People by now could see that the Filipino icon was a special fighter and he headlined in Boxing’s capital Las Vegas against Barrera in a rematch. Barrera boxed on his heals but didn’t look to stand and trade with the stronger Pacquiao, who won comfortably on points.

A much anticipated rematch with nemesis Marquez finally took place 4 years after the first fight. Again Marquez was down early but showed considerably guile and gusto to get back into the fight. In the late rounds both fighters fought through bad cuts. It was to again go to the scorecards with Manila Ice just coming out on top via a split decision to again be live up to his moniker as the Mexicutioner.

Dec 2008-Present The full transformation of Pacquiao has taken place in the last 18 months since he stepped up to Lightweight and above he’s gone a staggering 4-0(4) with each fight being more impressive than the previous. Stopping David Diaz, Oscar De La Hoya, Ricky Hatton & Miguel Cotto. The Diaz & Hatton one’s being highlight reel KO’s.

While many thought Pacquiao would be to skilled for Diaz many though the iron chinned Diaz would be able to stand up to Pacquiao’s power. Though Pacquiao was winning and laying a beating on Diaz he never looked like forcing the stoppage until late in the ninth round when Diaz walked into a howitzer of a left hook that dropped him on the spot face first. It was mightly impressive performance, the kind we expect from our hall of famers.

While many wanted the rubber match with Marquez they were happy for that fight to be put on the back burner for a fight with Golden Boy and cash cow Oscar De La Hoya again at a higher weight.
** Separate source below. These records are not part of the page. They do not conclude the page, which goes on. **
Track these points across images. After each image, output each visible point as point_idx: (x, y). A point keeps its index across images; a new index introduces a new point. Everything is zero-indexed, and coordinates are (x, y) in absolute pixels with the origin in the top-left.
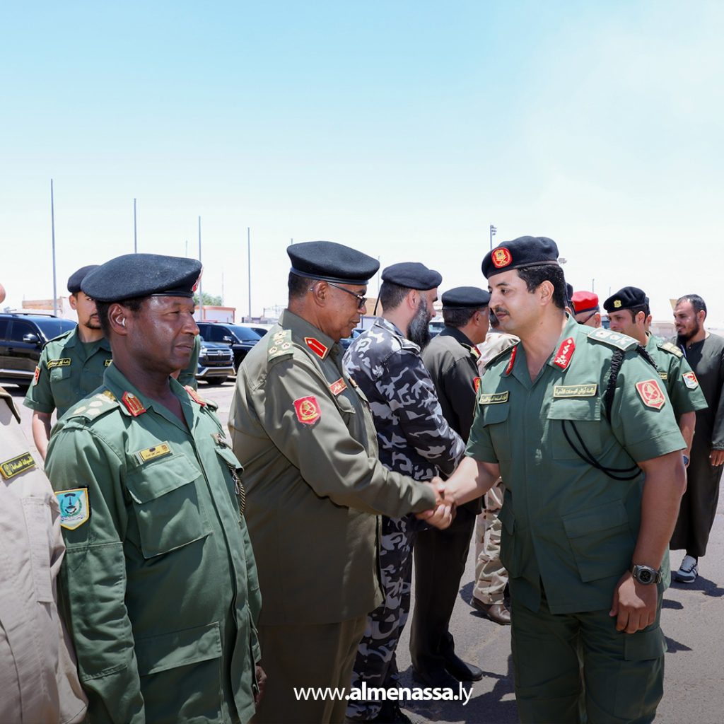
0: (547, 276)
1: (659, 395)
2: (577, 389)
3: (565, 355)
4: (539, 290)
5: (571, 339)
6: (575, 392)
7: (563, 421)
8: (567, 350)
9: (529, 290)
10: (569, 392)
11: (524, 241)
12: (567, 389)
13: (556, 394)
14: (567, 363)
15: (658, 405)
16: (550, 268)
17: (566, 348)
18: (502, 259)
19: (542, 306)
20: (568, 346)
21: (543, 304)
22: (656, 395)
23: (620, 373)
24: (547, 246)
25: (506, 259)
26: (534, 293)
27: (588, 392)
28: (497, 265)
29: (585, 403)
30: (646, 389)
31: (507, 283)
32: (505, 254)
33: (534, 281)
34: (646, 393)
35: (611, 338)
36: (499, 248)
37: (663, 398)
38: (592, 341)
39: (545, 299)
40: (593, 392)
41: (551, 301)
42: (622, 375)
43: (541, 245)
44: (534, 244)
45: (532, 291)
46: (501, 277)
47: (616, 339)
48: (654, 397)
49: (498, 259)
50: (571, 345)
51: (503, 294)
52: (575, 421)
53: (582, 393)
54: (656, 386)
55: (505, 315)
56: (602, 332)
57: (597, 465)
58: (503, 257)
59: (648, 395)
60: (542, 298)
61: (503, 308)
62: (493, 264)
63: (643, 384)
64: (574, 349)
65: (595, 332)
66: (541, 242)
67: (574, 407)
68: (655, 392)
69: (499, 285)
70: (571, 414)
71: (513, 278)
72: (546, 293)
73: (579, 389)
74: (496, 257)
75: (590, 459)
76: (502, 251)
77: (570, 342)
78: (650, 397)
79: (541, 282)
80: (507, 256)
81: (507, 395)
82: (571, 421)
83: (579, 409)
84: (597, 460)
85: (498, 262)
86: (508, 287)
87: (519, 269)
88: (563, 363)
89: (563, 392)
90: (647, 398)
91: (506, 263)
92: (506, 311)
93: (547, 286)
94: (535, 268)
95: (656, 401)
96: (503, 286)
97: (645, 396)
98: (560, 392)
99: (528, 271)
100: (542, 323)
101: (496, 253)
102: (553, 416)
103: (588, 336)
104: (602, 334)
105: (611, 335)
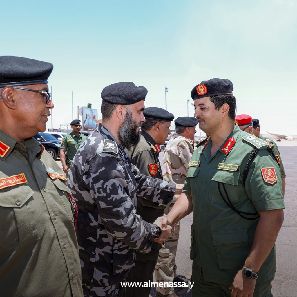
0: (226, 101)
1: (274, 177)
2: (229, 166)
3: (228, 147)
4: (221, 108)
5: (234, 138)
6: (228, 168)
7: (219, 182)
8: (230, 144)
9: (216, 108)
10: (225, 167)
11: (214, 81)
12: (225, 165)
13: (219, 168)
14: (228, 151)
15: (272, 182)
16: (228, 97)
17: (230, 143)
18: (202, 90)
19: (223, 117)
20: (231, 142)
21: (223, 116)
22: (272, 176)
23: (254, 162)
24: (227, 84)
25: (204, 91)
27: (234, 169)
28: (199, 94)
29: (232, 174)
30: (267, 172)
31: (204, 104)
32: (204, 88)
33: (218, 104)
34: (266, 174)
35: (254, 141)
36: (201, 84)
37: (276, 179)
38: (244, 141)
39: (225, 113)
40: (236, 169)
41: (228, 115)
43: (224, 84)
44: (220, 83)
45: (217, 109)
46: (201, 101)
47: (256, 142)
48: (270, 177)
49: (200, 90)
50: (232, 141)
51: (202, 110)
52: (225, 183)
53: (231, 169)
54: (273, 171)
55: (202, 121)
56: (250, 137)
57: (234, 209)
58: (203, 89)
59: (267, 175)
60: (223, 112)
61: (201, 117)
62: (197, 93)
63: (265, 169)
64: (234, 144)
65: (247, 137)
66: (224, 82)
67: (226, 176)
68: (272, 175)
69: (200, 105)
70: (223, 179)
71: (207, 102)
72: (225, 110)
73: (230, 167)
74: (198, 90)
75: (230, 205)
76: (202, 86)
77: (232, 140)
78: (268, 177)
79: (223, 104)
80: (205, 89)
81: (199, 163)
82: (223, 184)
84: (235, 206)
85: (200, 92)
86: (205, 107)
87: (211, 97)
88: (226, 151)
89: (223, 167)
90: (266, 177)
91: (204, 93)
92: (203, 119)
93: (226, 106)
94: (220, 96)
95: (271, 180)
96: (202, 106)
97: (265, 175)
98: (221, 167)
99: (216, 98)
100: (221, 127)
101: (199, 87)
102: (214, 179)
103: (243, 138)
104: (250, 138)
105: (255, 139)
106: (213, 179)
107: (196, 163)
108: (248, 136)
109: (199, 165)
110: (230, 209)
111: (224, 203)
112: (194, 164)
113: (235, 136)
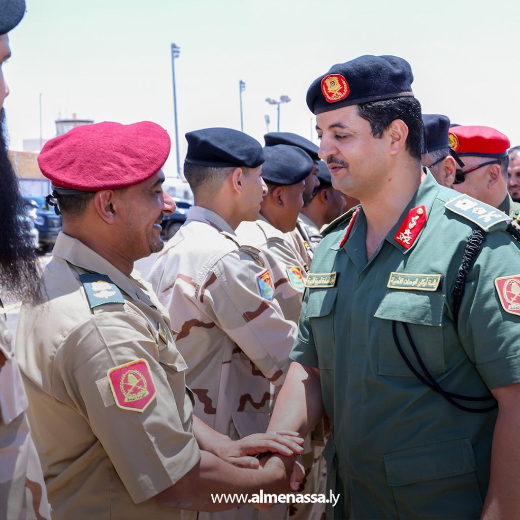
0: (399, 113)
2: (417, 280)
3: (411, 230)
4: (388, 134)
5: (423, 208)
6: (415, 283)
7: (394, 322)
8: (415, 224)
9: (375, 134)
10: (407, 283)
12: (405, 278)
13: (391, 285)
14: (412, 241)
16: (403, 103)
17: (414, 219)
18: (335, 89)
19: (392, 155)
20: (417, 217)
21: (393, 152)
23: (476, 263)
24: (397, 71)
25: (342, 91)
26: (380, 137)
27: (430, 284)
28: (329, 98)
29: (426, 298)
31: (344, 124)
32: (340, 83)
34: (508, 293)
35: (474, 211)
36: (331, 74)
38: (450, 214)
39: (396, 144)
40: (435, 285)
41: (404, 149)
42: (479, 266)
43: (390, 70)
44: (380, 69)
45: (378, 135)
46: (334, 116)
47: (480, 212)
49: (330, 90)
50: (420, 216)
51: (337, 139)
52: (408, 323)
53: (422, 285)
55: (341, 168)
56: (464, 201)
57: (436, 388)
58: (337, 87)
59: (510, 296)
60: (393, 143)
61: (339, 157)
62: (324, 97)
63: (505, 280)
64: (426, 222)
65: (455, 202)
66: (390, 65)
67: (410, 304)
69: (333, 126)
70: (404, 313)
71: (351, 118)
72: (397, 136)
73: (420, 280)
74: (326, 88)
75: (427, 378)
76: (335, 79)
77: (420, 211)
79: (391, 122)
80: (342, 85)
81: (335, 277)
82: (404, 324)
83: (414, 308)
84: (438, 381)
85: (331, 94)
86: (345, 131)
87: (361, 105)
88: (406, 241)
89: (401, 282)
90: (508, 301)
91: (341, 96)
92: (342, 163)
93: (399, 127)
94: (382, 104)
96: (338, 129)
97: (506, 297)
98: (397, 282)
99: (373, 108)
100: (390, 180)
101: (328, 82)
102: (382, 314)
103: (445, 206)
104: (464, 204)
105: (476, 207)
106: (377, 315)
107: (324, 277)
108: (457, 200)
109: (333, 281)
110: (426, 390)
111: (410, 374)
112: (320, 282)
113: (426, 202)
It was largely presumed that the old adage a good big man beat a good small man. It didn’t turn out to be true in this case as Pacquiao was to fast and in his prime for a weight drained De La Hoya to live with. It was trueling shocking to see how much Pacquiao had evolved.

That win prompted him to drop a few pounds to Light Welterweight where he fought the fiercely popular Ricky Hatton. This time another old adage a great fighter beats a good fighter came true as Pacquiao dicected Hatton with ease pin pointing opening and scoring a harrowing KO late in the second. While most people were convinced of his greatness at this point, the great ones don’t only get the W they find a way to do it in stunning fashion.

It was time to face a new challenge in Miguel Cotto a man who would hold size and strength advantages…or so we thought. It didn’t work that way after Cotto had a good round an a half Pacquiao’s in and out movement started to take over. For the next 3 rounds the action was frentic with Cotto touching down twice. After that it became a one sided beat down. It was a special performance by a special fighter for who we’ve run out of superlatives for.

Many top fighters undergo changes through out there career’s Barrera for example was all Mexican puncher earlier in his career then prior to the Naseem Hamed fight changed to more of a boxer. It proved successful but what Pacquiao has done is stick with his seek and destroy mentality but just add more layers and weapons like his vastly improved right hand and footwork. The talents always been there and through his master trainer Freddy Roach who’s trained him for 8 years were seeing just how much he truly has.

These days a prime Pacquiao is a Taker of Soles. You want to make sure you get a good pay day for fighting him because you might not be the same again.